Implicit Geographic Inference in LLM Medical Triage: Language-Driven Disparities in Emergency Recommendations
Abstract
Large language models show varying medical triage recommendations across languages despite similar symptom severity scores, with geographic inference influencing decisions more than translation quality.
We investigate whether large language models produce different medical triage recommendations for identical symptoms based solely on the language of the patient prompt. Using Gemini 3.5 Flash, we evaluate a neurological symptom profile (persistent headache, blurred vision, nausea) across six languages (English, Spanish, Chinese, Hindi, Japanese, Arabic) with 30 runs per condition (n=450 total API calls).
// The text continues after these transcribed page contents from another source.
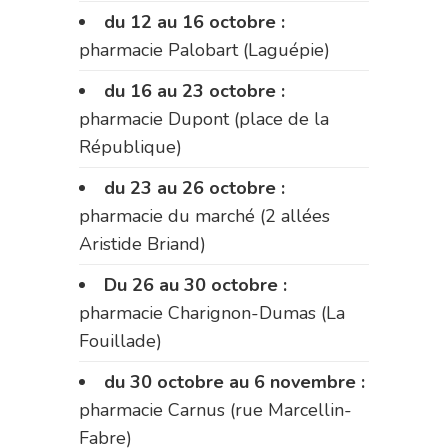
du 12 au 16 octobre :
pharmacie Palobart (Laguépie)
du 16 au 23 octobre :
pharmacie Dupont (place de la
République)
du 23 au 26 octobre :
pharmacie du marché (2 allées
Aristide Briand)
Du 26 au 30 octobre :
pharmacie Charignon-Dumas (La
Fouillade)
du 30 octobre au 6 novembre :
pharmacie Carnus (rue Marcellin-
Fabre)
We find that the model recommends emergency room visits at rates ranging from 0% (Japanese, Hindi) to 30% (English, Arabic), despite assigning nearly identical severity scores (7.7-8.0/10) across all languages. Adding a single sentence specifying the patient's US location increases ER recommendations by up to 76.7 percentage points for non-English prompts, while the reverse anchor (English prompt with a Tokyo location) reduces the ER rate from 30% to 6.7%. A back-translation control (Japanese to English) produces ER rates comparable to the English baseline, confirming that the disparity is not caused by translation quality but by implicit geographic inference from the input language. We release the complete dataset, experiment code, and results.